Dúvidas preocupantes sobre o impacto da decisão do presidente Jair Bolsonaro de assinar, terça-feira, o decreto que flexibiliza as exigências para a posse de armas de fogo no país marcaram a repercussão da medida. Em um país marcado pela violência, como se vê pelos incidentes dos últimos dias no Estado do Ceará, especialistas temem que aumente o número de homicídios.
Bolsonaro justificou as mudanças nas exigências para a venda de armas alegando que atendia o desejo da maioria da população. "Como o povo soberanamente decidiu por ocasião do referendo de 2005, para lhes garantir esse legítimo direito à defesa, eu, como presidente, vou usar essa arma", disse o presidente, referindo-se à caneta que usou para assinar o decreto. Pesquisas recentes, como a do Datafolha, apuraram, no entanto, que 61% dos brasileiros são contra a posse de armas.
O texto assinado pelo presidente na terça-feira altera o decreto 5.123 de 2004, que regulamenta a legislação sobre o registro, posse e comercialização de armas de fogo e munição. Uma das principais mudanças promovidas pelo decreto versa sobre a comprovação de efetiva necessidade para a aquisição de armamentos.
Com o novo texto, as autoridades passam a presumir que as informações prestadas pelo cidadão para declarar essa necessidade são verdadeiras. Antes, a Polícia Federal fazia uma checagem das informações, algo que Bolsonaro criticou como sendo "subjetivo".
Ele disse que, como a PF terá dificuldades de absorver a demanda, a instituição poderá abrir convênios com as polícias Militar e Civil para conceder as licenças de posse. Essa autorização poderá ser objeto de uma medida provisória, assim como as regras sobre o recadastramento de armas irregulares. A decisão do presidente de permitir que as polícias Militar e Civil ganhem esse poder é outro fator de preocupação, já que dá espaço para que agentes corruptos obtenham informações dos proprietários de armas.
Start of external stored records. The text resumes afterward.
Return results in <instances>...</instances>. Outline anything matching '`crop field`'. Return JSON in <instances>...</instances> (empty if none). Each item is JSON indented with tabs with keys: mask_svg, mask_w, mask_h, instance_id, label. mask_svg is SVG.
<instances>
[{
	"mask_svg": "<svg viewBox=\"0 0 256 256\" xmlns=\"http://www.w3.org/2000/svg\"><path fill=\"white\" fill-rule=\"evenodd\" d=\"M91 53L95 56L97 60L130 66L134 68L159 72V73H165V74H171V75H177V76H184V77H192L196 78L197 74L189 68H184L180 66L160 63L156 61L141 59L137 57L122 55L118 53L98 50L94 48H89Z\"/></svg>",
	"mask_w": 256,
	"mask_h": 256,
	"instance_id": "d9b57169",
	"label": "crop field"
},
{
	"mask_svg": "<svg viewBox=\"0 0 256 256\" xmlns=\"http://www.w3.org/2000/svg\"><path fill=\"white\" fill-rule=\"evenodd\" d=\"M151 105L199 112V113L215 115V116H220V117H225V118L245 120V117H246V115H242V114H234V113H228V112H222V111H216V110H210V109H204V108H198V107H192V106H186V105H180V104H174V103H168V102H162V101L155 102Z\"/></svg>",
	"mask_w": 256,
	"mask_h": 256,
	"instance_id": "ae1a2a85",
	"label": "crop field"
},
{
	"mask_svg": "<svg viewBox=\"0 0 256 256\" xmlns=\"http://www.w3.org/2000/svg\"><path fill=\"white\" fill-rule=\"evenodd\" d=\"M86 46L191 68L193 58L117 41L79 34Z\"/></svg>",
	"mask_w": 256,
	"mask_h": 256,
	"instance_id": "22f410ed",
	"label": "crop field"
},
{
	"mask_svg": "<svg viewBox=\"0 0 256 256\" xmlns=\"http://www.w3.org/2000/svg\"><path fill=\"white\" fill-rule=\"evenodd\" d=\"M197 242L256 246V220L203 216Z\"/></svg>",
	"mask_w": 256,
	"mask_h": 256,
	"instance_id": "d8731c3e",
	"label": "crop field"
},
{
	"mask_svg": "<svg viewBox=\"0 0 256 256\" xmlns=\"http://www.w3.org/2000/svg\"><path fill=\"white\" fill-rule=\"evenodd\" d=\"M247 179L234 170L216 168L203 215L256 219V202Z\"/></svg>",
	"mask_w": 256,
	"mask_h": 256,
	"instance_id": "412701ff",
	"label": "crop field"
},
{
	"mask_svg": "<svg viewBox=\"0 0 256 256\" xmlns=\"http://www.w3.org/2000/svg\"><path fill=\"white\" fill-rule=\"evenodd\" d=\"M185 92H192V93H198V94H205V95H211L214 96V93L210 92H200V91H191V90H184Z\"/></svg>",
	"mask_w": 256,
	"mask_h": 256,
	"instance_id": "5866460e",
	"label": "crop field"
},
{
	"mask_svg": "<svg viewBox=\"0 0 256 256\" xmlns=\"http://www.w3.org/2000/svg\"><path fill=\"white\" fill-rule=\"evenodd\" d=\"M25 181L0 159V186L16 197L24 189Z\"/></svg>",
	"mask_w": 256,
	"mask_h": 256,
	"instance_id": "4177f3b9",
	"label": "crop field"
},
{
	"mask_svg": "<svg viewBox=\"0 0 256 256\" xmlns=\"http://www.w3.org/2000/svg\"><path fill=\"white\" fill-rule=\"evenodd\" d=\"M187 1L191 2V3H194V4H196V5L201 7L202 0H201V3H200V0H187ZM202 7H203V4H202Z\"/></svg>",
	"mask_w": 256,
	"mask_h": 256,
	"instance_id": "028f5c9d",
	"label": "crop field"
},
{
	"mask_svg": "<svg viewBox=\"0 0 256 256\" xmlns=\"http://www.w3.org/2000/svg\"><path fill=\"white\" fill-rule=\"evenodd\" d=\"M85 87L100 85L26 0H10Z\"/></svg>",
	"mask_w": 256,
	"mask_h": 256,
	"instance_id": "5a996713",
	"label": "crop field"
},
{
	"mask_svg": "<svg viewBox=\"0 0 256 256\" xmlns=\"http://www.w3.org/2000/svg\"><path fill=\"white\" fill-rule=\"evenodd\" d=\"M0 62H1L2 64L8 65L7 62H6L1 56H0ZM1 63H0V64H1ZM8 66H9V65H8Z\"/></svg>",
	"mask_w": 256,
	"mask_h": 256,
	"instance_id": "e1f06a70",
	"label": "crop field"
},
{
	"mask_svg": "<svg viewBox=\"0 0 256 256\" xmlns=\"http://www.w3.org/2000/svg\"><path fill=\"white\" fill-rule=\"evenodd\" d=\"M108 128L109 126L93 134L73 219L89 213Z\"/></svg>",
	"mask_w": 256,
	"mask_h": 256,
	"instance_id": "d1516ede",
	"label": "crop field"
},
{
Hoje, o cadastramento cabe somente à Polícia Federal. No futuro, uma pessoa comprará, por exemplo, uma pistola e a registrará na Polícia Militar do Rio de Janeiro, para citar um Estado onde existem muitos indícios de envolvimento de policiais em milícias. Como seria possível garantir que um agente corrupto, conhecendo o nome e o endereço do dono da arma, não 'venderá' essa informação a um miliciano?
Ao divulgar o decreto sobre armas, Bolsonaro afirmou que os ministros da Justiça, Sergio Moro, e da Defesa, Fernando de Azevedo e Silva, supervisionaram a redação final. O decreto, porém, não seguiu boa parte das sugestões de Moro, como foi amplamente noticiado pela imprensa. Ao menos sete itens sugeridos pelo ministro da Justiça foram ignorados no texto final. Um deles refere-se à quantidade de armas que uma pessoa pode comprar. Pelo texto de Moro, seria "até o limite máximo de duas armas por interessado". Esse trecho acabou sendo retirada do texto.
Bolsonaro ressalvou que deputados da "bancada da bala" - que ele chamou de "bancada da legítima defesa" - vão articular outras mudanças na lei que dependam de aprovação do Congresso.
Pelo decreto, o cidadão poderá comprar até quatro armas e, se tiver várias propriedades rurais, esse número pode ser ampliado. Em residências onde haja crianças, adolescentes ou deficientes mentais, o cidadão vai ter que comprovar que tem cofre ou lugar seguro para armazenar a arma e a munição. "Sabemos do risco que existe em se ter uma arma de fogo em casa, que não seja guardada em local seguro", disse Bolsonaro.
Já o ministro-chefe da Casa Civil, Onyx Lorenzoni, disse que o governo estuda eventual dedução de imposto para a aquisição de armas e munição e estímulos fiscais para atrair fabricantes. Ele afirmou que, para tornar o mercado competitivo, há estudos no governo para a concessão de incentivos a fim de receber no Brasil novas fábricas.
Esses investimentos são certamente pouco relevantes para a economia como um todo. Mas fabricantes de armas já manifestaram interesse em investir no mercado brasileiro por causa da intenção de Bolsonaro de flexibilizar as regras de posse. Em 26 de outubro, o Valor publicou reportagem do correspondente em Belo Horizonte, Marcos de Moura e Souza, em que representantes no país de duas multinacionais de armamentos e de uma novata de capital nacional, a DFA, afirmam que viram oportunidades para novas fábricas, entre elas a Caracal, estatal dos Emirados Árabes Unidos.